No caso da Âmbar Energia, a discussão na Aneel se refere à quatro usinas vencedoras do certame e que originalmente pertenciam à Evolution Power Partners (EPP), mas foram compradas pelo braço de energia da J&F. Na semana passada, a empresa conseguiu o aval do regulador para transferir a localização das usinas, antes previstas para Mato Grosso do Sul e Rio de Janeiro, para o Mato Grosso, em área contígua à termelétrica Cuiabá.
Como o atraso acarretaria multa, a Âmbar pediu para cumprir o contrato com a usina Cuiabá, e uma medida cautelar proferida pela Aneel gerou grande insatisfação no setor, principalmente de entidades ligadas aos consumidores de energia, pelo entendimento de que seria contrária ao edital, que estabelecia que apenas usinas novas poderiam participar do certame. A cautelar foi derrubada pela diretora-geral substituta da Aneel, Camila Bomfim, mas o mérito da questão ainda não foi decidido.
Na nota técnica, os especialistas da Aneel rebatem o pedido da Âmbar para que as obrigações das quatro usinas – ainda em construção – sejam assumidas pela UTE Cuiabá, já que o edital vetava a participação de empreendimentos em operação comercial.

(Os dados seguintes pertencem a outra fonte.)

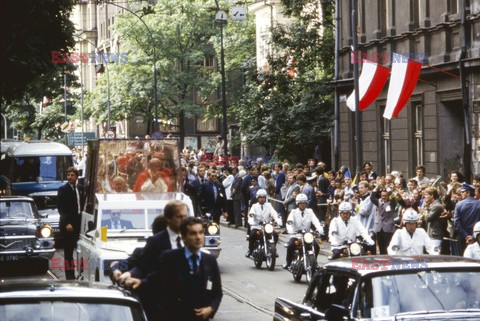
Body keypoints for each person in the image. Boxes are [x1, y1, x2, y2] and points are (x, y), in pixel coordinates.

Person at [127, 217, 222, 321]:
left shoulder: (209, 260)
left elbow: (217, 292)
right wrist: (140, 282)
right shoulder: (170, 257)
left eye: (201, 233)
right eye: (193, 233)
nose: (198, 237)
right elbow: (156, 279)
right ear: (183, 237)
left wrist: (211, 308)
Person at [57, 166, 85, 280]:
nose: (70, 177)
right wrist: (67, 223)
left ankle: (82, 273)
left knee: (82, 249)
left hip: (80, 222)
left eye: (72, 175)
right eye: (68, 175)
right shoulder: (62, 189)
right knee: (68, 252)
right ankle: (69, 276)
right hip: (69, 224)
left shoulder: (81, 188)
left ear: (76, 176)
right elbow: (61, 208)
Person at [283, 194, 324, 269]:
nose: (303, 205)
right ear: (297, 204)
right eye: (301, 203)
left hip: (307, 235)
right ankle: (288, 263)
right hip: (296, 235)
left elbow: (316, 221)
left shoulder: (310, 211)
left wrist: (319, 229)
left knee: (316, 246)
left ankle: (314, 262)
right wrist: (290, 230)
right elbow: (289, 222)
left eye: (304, 203)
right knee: (291, 245)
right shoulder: (293, 212)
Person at [246, 189, 282, 257]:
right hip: (257, 226)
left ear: (266, 198)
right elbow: (251, 214)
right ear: (257, 198)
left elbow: (274, 213)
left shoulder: (269, 205)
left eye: (263, 197)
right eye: (260, 197)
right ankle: (250, 250)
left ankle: (274, 249)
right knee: (252, 234)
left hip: (267, 226)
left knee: (275, 234)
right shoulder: (254, 206)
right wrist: (251, 221)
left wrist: (277, 220)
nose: (262, 199)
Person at [454, 182, 480, 255]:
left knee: (461, 260)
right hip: (476, 236)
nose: (461, 193)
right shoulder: (478, 204)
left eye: (462, 192)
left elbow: (456, 223)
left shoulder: (459, 204)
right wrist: (472, 236)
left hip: (463, 237)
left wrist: (466, 235)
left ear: (468, 193)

Os técnicos rebateram também o argumento da Âmbar de que tal substituição traria economias aos consumidores da ordem de R$ 2 bilhões por ano, por conta da disponibilização maior de potência, de 480 MW, e maior capacidade de sazonalização, com priorização da geração durante o período seco. Segundo o documento, o cenário seria esse caso a formação de preço nos quatro anos do contrato seguisse a tendência de um PLD baixo no primeiro semestre e alto no segundo semestre do ano. Caso a realidade seja outra, e ocorra despacho por ordem de mérito nos primeiros meses do ano, a Conta de Energia de Reserva (Coner) teria que assumir o custo de despacho dessas usinas, com resultado desfavorável rateado entre os consumidores.

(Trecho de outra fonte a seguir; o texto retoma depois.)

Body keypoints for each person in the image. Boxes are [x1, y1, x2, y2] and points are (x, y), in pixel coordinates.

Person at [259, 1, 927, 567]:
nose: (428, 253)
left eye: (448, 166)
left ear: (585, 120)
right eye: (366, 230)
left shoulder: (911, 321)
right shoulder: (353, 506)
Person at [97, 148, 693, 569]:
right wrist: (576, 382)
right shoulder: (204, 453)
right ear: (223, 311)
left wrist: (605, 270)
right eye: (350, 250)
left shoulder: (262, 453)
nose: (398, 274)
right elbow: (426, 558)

A nota técnica também rebateu outro pedido feito pela Âmbar, de que a outorga da termelétrica Cuiabá seja revogada e a usina obtenha nova outorga. Assim, segundo a companhia, ela poderia participar do leilão sem desrespeitar as regras do edital.
“A pretensão da Requerente, na revogação formal da UTE Cuiabá e emissão de nova outorga, em última análise, apenas objetiva sanar questão formal insuperável, qual seja, a impossibilidade de participação da UTE Cuiabá no PCS”, diz a nota técnica.